Related Work & Insights¶
- vs. BetterBench (Reuel et al., 2024): BetterBench also addresses benchmark quality assessment, but the present work is larger in scale (445 vs. fewer papers) and more systematic in its theoretical framework (multi-dimensional construct validity).
- vs. Bowman & Dahl (2021): That work proposed directional recommendations for fixing NLU benchmarks; the present paper builds upon it by quantifying the prevalence of these issues through large-scale empirical data.
- vs. tinyBenchmarks (Polo et al., 2024): Focuses on efficient evaluation with fewer samples, complementing this paper's emphasis on sample representativeness.
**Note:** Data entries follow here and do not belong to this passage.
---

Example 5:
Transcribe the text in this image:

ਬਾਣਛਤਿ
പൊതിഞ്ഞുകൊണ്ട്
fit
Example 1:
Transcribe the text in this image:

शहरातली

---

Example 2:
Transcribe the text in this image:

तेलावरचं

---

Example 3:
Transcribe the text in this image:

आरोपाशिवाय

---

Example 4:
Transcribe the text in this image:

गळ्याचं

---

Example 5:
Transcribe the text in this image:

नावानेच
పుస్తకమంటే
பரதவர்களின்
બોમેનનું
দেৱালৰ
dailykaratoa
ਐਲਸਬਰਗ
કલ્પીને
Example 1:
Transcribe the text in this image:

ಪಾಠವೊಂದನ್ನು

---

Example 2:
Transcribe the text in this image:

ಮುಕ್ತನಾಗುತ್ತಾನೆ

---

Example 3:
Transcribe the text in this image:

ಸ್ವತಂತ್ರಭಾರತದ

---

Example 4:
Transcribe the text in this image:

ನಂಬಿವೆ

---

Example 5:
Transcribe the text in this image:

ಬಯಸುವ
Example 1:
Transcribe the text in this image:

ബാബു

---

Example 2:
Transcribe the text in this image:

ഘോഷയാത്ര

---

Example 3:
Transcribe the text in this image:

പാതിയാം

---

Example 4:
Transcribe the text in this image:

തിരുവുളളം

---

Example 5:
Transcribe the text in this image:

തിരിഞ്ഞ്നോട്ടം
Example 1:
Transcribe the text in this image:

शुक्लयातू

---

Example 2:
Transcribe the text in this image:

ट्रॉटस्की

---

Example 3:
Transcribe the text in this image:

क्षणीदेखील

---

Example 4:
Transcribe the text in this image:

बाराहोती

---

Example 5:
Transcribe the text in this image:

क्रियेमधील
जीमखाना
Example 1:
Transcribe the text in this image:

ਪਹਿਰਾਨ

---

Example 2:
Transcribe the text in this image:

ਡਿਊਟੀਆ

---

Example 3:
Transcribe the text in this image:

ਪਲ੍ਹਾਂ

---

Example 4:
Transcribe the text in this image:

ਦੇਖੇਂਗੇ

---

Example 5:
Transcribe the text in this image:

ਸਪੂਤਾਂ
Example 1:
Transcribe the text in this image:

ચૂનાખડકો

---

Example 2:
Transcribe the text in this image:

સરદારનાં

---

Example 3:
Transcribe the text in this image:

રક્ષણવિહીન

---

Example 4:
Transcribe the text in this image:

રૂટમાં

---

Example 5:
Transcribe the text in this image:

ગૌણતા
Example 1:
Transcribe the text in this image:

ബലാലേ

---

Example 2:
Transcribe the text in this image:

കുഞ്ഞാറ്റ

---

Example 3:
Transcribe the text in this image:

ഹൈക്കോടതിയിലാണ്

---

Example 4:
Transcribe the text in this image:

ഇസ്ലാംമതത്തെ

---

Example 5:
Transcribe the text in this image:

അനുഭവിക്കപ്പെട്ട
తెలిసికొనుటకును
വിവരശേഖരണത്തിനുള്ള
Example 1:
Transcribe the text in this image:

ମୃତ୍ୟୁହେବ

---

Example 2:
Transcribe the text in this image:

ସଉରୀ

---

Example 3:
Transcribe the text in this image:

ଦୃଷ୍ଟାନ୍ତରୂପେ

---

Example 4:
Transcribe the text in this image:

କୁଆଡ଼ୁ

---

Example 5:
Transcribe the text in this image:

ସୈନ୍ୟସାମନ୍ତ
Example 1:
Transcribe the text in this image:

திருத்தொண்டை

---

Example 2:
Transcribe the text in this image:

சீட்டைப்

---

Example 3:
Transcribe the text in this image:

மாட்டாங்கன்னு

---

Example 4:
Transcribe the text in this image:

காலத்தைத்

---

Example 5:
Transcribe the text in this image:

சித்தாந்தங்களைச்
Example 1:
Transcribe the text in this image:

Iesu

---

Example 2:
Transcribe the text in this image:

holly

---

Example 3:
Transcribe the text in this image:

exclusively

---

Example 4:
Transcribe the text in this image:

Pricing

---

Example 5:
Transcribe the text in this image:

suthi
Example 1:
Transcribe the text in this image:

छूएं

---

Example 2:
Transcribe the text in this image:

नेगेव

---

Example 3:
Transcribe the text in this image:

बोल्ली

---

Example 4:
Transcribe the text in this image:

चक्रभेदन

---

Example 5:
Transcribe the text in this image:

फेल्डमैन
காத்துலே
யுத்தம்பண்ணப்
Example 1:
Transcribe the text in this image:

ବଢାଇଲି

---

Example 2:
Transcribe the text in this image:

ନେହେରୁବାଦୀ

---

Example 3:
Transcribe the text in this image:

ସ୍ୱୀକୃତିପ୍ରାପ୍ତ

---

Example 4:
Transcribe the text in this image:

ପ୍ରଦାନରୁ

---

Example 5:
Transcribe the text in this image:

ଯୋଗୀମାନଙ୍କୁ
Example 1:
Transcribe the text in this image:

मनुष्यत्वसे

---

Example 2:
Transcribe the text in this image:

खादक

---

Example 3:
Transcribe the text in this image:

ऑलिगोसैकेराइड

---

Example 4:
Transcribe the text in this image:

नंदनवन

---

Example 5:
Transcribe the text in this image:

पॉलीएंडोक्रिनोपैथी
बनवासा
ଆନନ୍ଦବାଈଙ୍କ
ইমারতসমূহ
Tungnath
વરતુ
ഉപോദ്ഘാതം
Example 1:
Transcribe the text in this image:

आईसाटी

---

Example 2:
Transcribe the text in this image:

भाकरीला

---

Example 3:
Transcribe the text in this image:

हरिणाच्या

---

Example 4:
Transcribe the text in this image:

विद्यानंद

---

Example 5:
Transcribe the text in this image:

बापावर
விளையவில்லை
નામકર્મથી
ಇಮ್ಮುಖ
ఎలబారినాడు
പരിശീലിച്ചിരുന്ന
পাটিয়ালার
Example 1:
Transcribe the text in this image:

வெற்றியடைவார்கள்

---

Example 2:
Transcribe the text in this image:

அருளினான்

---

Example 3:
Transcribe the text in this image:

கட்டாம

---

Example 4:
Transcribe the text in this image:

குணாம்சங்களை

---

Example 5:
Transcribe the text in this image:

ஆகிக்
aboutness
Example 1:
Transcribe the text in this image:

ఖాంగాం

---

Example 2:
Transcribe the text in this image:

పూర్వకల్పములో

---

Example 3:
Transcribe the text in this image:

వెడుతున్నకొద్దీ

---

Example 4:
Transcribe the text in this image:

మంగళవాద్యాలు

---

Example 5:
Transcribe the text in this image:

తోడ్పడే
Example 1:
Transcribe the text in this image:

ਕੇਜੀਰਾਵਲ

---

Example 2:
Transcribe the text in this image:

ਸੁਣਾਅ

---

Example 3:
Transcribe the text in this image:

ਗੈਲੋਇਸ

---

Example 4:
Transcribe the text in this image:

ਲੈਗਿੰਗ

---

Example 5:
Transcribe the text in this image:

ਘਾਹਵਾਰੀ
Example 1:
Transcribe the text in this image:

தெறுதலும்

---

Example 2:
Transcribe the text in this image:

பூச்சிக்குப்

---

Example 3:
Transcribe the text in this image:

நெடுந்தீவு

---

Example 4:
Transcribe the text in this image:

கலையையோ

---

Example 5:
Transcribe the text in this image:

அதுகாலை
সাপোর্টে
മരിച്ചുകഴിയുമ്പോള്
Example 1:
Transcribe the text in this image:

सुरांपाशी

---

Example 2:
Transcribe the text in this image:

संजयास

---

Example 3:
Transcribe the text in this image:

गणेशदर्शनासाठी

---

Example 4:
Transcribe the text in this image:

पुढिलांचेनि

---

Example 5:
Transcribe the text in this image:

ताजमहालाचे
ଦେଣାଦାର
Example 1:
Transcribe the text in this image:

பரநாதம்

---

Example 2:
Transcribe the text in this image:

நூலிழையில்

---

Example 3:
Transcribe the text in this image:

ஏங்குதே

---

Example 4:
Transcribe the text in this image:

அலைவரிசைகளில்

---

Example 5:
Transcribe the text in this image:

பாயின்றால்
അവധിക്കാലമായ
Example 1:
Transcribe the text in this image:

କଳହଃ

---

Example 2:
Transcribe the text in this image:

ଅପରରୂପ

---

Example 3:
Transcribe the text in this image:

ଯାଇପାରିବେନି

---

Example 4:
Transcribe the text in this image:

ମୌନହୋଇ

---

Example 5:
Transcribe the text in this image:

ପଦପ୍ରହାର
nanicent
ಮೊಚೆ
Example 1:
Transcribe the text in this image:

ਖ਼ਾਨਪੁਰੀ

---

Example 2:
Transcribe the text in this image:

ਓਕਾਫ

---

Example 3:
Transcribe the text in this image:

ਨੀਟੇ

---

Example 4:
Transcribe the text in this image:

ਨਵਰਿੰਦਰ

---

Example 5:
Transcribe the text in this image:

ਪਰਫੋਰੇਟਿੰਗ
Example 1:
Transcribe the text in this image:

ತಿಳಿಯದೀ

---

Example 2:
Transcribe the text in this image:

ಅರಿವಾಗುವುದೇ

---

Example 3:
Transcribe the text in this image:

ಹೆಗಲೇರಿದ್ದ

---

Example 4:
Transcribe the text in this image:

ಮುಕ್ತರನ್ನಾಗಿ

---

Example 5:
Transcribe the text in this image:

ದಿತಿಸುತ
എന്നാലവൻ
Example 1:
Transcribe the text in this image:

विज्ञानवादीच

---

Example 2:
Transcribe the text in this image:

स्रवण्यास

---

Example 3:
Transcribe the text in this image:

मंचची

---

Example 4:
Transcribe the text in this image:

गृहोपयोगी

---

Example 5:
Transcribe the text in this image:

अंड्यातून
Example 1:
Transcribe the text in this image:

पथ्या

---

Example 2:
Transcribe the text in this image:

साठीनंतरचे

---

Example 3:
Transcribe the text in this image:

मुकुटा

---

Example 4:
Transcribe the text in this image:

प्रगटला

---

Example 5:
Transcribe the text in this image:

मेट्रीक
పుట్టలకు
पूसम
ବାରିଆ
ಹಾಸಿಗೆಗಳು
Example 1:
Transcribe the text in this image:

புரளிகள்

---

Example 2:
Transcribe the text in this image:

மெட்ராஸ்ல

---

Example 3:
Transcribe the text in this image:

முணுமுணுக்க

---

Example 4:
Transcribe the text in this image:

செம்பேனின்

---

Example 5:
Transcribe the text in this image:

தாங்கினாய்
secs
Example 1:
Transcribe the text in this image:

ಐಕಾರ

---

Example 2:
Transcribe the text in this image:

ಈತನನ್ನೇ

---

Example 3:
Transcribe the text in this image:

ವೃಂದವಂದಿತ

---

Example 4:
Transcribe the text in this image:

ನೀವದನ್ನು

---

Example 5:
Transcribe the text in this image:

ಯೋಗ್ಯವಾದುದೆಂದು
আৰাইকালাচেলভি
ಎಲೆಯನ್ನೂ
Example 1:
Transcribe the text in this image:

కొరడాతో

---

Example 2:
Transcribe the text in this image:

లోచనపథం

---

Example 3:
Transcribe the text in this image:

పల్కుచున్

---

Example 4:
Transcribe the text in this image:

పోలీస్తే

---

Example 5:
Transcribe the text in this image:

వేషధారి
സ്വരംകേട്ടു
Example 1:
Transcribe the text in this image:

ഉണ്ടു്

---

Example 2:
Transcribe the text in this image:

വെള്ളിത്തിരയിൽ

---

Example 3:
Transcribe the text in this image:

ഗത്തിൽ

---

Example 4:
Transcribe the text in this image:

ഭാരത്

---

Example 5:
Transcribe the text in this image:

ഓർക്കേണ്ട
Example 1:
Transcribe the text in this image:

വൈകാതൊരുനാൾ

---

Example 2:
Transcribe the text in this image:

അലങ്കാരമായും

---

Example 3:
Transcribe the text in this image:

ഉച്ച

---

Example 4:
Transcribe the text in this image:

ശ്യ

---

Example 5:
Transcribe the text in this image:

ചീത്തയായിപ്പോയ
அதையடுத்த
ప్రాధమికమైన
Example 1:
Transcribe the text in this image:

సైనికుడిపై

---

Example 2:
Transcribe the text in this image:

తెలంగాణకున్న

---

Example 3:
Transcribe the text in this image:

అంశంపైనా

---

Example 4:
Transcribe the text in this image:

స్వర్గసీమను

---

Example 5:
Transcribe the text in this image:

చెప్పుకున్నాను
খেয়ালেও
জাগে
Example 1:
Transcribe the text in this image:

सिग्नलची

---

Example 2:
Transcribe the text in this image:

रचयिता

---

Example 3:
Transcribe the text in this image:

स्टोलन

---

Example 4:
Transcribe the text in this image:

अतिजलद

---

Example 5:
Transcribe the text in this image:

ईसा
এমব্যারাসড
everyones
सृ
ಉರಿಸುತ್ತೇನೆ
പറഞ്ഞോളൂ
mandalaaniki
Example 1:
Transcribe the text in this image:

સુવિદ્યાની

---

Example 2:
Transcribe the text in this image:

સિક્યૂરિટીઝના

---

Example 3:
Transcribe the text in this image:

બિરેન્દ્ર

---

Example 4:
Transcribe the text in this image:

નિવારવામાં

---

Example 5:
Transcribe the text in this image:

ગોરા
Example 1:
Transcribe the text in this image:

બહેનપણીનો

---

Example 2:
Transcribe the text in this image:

- vs. Dynabench (Kiela et al., 2021): Proposes dynamic benchmarks to address data contamination, consistent with Recommendation 5 (guarding against contamination) in the present work.
- Implications: The proposed checklist can be directly applied during peer review to assess the methodological quality of benchmark papers.
Rating¶
- Novelty: ⭐⭐⭐⭐ First systematic application of the construct validity framework to large-scale auditing of LLM benchmarks.
- Experimental Thoroughness: ⭐⭐⭐⭐ Coding analysis of 445 papers with substantial data coverage, though inter-rater Kappa is moderate.
- Writing Quality: ⭐⭐⭐⭐⭐ Clear structure, highly actionable recommendations, and rich figures and tables.
- Value: ⭐⭐⭐⭐⭐ Carries significant guidance value for the entire LLM evaluation community and has the potential to reshape benchmark design paradigms.